Catherine Moroney, Secretary

A few words about Catherine:

Catherine has stuttered all of her life and fully expects to continue to do so. She’s been active in the stuttering community (both in Canada and the US) for over 20 years and loves going to conferences to stay up and drink and talk all night long where there’s no worry about when that next block is going to strike and spoil the punchline. In her professional life, she’s a physicist and software engineer working for NASA on analyzing satellite data. She grew up and went to school in Montreal and Toronto and despite living in the US for many years, considers Canada to be home although she refuses to be dragged into a Montreal vs. Toronto flame-war!


Dennis Potharst, Marketing and Communications Coordinator

A few words about Dennis:

Dennis joined the Canadian Stuttering Association in March 2020 and is a person who stutters since he was a child. As a marketing and communications professional, he enjoys using the written and spoken word to express thoughts, ideas, and concepts, and is eager to contribute to the many projects undertaken by the CSA. He is honoured to join the Board and is excited to help raise the profile of the CSA both regionally and nationally. Born in Sudbury, ON and raised in Calgary, AB, Dennis now calls Halifax, NS home.
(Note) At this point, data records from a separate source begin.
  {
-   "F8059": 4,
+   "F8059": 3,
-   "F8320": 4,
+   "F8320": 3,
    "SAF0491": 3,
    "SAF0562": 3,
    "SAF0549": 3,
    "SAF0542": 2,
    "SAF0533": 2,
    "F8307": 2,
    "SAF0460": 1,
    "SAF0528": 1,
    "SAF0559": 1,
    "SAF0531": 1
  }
Nathan Rattansey, Regional Support Coordinator

A few words from Nathan:

I was first introduced to the stuttering community at a CSA event hosted by the University of Toronto showing a special screening of My Beautiful Stutter. The screening was followed by a panel discussion from individuals who stuttered which was an incredibly moving experience. As Regional Support Coordinator, I coordinate self-help groups nationwide, connecting and supporting people who stutter. I also act as a Grant Advisor to the CSA, where I explore new sources of funding for CSA initiatives. In these roles, I am committed to raising awareness around stuttering and the unique challenges people who stutter have to overcome. If you have any inquiries about the CSA, the work we do, or how you can get involved, I can be reached at This email address is being protected from spambots. You need JavaScript enabled to view it. Do not hesitate to reach out! As someone who grew up often feeling alone in my speaking trials, I have personally found it helpful talking to other individuals who stutter and sharing in their experiences and perspectives).
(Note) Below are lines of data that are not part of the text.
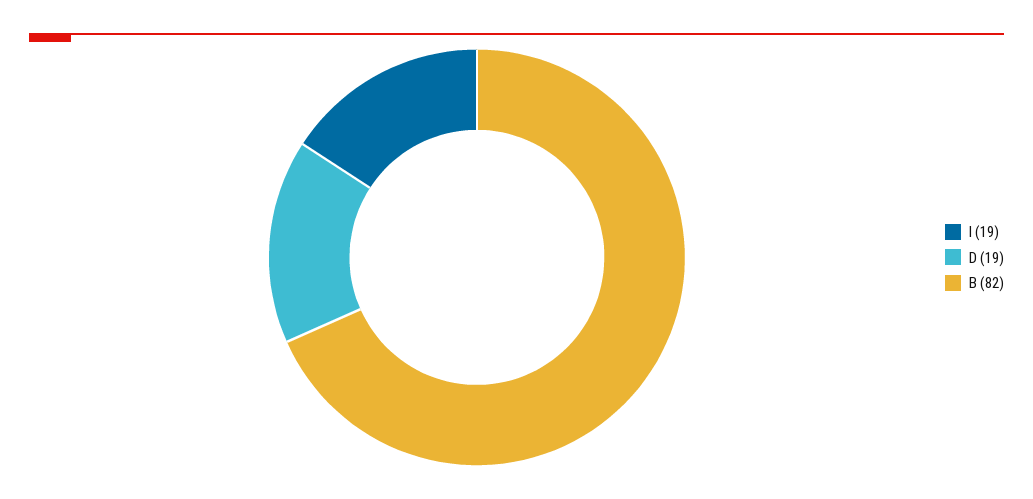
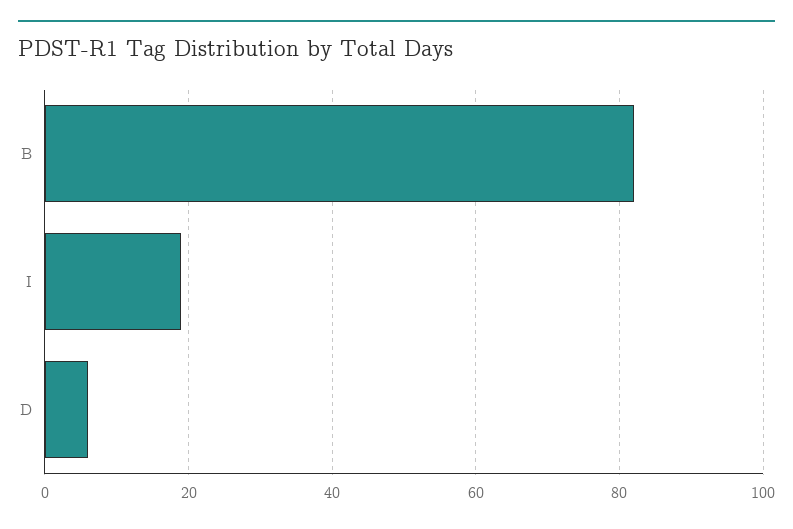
  {
    "I": 19,
-   "D": 19,
+   "D": 5,
    "B": 82
  }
Michelle Weinshtein, Social Media Coordintor

A few words about Michelle:

Michelle Weinshtein is an undergraduate student in her final year at Western University for Medical Sciences. She attended her first CSA conference in 2019 and was granted the CSA Scholarship for a student who stutters. She was quickly invited on the board in 2020 as the Social Media Coordinator. Michelle hopes to continue her studies in the health & wellness field, with a general goal in making a profound difference in an individual’s life. When she isn’t busy studying- she enjoys reading, meditating, and going on walks.
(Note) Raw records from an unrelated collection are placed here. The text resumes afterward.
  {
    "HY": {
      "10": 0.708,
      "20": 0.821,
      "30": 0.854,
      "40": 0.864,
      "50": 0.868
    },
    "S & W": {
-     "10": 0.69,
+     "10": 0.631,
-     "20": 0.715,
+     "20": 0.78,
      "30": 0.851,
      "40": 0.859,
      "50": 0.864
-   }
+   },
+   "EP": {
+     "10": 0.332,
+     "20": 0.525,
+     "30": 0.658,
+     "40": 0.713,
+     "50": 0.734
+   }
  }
Suhail Ravjani, Volunteer Coordinator

A few words from Suhail:

My name is Suhail Ravjani and I have stuttered, covertly, since childhood. When I attended the CSA conference in 2018, the events/workshops and the network of fellow stutters inspired me to be open and accepting of my stuttering. Following this inspiration, I started my volunteering journey at CSA in 2019 and recently was honored to be accepted as a CSA Volunteer Coordinator and Board member. I am a CPA by profession, full time dad of two teenagers and love playing badminton and watching cricket.

John Kenney

John Kenney, Coordinator, Employment Advocacy

A few words from John:

I’m John Kenney and a neurodivergent person who stutters. I’m also a Senior Policy Advisor in the federal public service living and working in Ottawa, although my heart is in Nova Scotia, where I grew up. I’m passionate about diversity and inclusion in the workplace. As the CSA’s Employment Advocacy Coordinator and 50 Million Voices representative, I want to help create a world where everyone who stutters can bring their whole selves to work, enjoy fulfilling employment, and where more organisations across all sectors benefit from the talents and strengths of people who stutter. I enjoy the outdoors and camping, road trips and travel, pack walks with my dog, Morris, and partner, Charmaine, and listening to as much music as humanly possible.